*Document text*
Then another from his left. And then another from his right.
And suddenly they started raining down towards the field, the fans booing and the game being delayed for several minutes while the grounds crew came out to restore order. Several rows closer to the front of the section the boy and his aunt were in, a few young men in Rangers gear were laughing about all this, standing up and yelling at the Sox faithful who were participating in this mini-riot.
The boy tried not to laugh when those men started getting pelted with food and beer from above...and more seatwarmers. To this day he wonders where all those bright yellow missiles kept coming from.
He looked to his aunt next to him and breathed a sigh of relief when he saw her laughing at the whole scene.
"Aunt Pat, why is everyone so upset?" he asked her.
"Because we're Sox fans," she replied, "and we don't put up with paying to watch crappy baseball. And we don't put up with jerk fans from out of town either."
The boy took this all in and would later tell all his friends about how hardcore Sox fans were. "They hate losing," he would say. "It's awesome!"

*Data for processing*
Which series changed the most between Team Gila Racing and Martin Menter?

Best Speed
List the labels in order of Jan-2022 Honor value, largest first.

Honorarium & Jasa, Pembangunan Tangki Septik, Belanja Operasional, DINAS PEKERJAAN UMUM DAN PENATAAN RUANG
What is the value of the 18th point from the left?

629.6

---

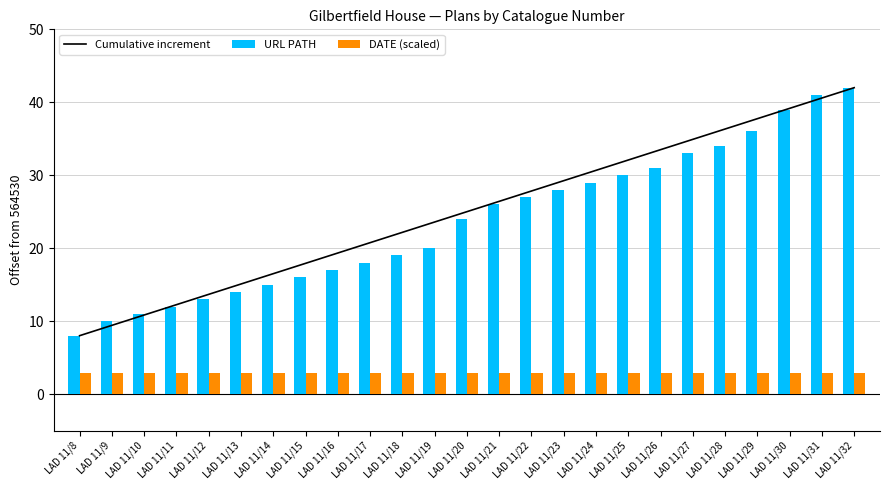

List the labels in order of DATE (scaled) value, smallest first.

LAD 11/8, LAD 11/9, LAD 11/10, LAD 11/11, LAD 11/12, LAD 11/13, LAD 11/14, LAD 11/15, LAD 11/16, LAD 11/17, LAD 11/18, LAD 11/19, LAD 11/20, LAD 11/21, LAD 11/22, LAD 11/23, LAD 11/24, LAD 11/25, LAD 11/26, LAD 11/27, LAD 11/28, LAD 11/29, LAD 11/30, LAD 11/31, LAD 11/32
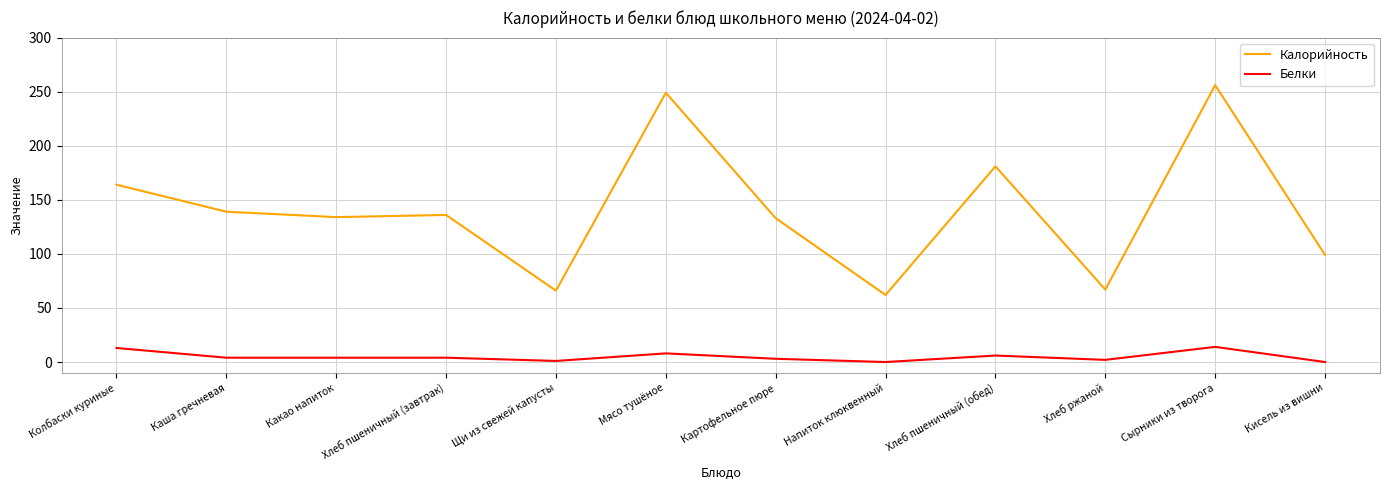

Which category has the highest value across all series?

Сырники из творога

*Job item A*
In the records, repeat the lines starting with the line containing "List the labels in order of DATE" and going on through the line containing "Сырники из творога", both included. Leave the pictures out of your answer.
*Job item B*
Pick up the story of the boy at the Sox game after its final sentence and write what comes next.

*Answer box A*
List the labels in order of DATE (scaled) value, smallest first.

LAD 11/8, LAD 11/9, LAD 11/10, LAD 11/11, LAD 11/12, LAD 11/13, LAD 11/14, LAD 11/15, LAD 11/16, LAD 11/17, LAD 11/18, LAD 11/19, LAD 11/20, LAD 11/21, LAD 11/22, LAD 11/23, LAD 11/24, LAD 11/25, LAD 11/26, LAD 11/27, LAD 11/28, LAD 11/29, LAD 11/30, LAD 11/31, LAD 11/32

Which category has the highest value across all series?

Сырники из творога

*Answer box B*
And of course the Sox did lose that night, eventually falling 6-1 on their way to another 3rd-place finish while Pavlik threw a 6-hit complete game, faltering only when George Bell hit yet another meaningless solo home run with 2 out in the bottom of the 9th. Years later the boy would ask his aunt about that game, and she would still smile to think about it.
"I'm so glad it worked out the way it did," she said. "Awful game, but you learned about the Sox at just the right time."
He asked her if she still had the seatwarmer.
"God no," she said. "I threw it at those jackasses in the Rangers shirts when you weren't looking."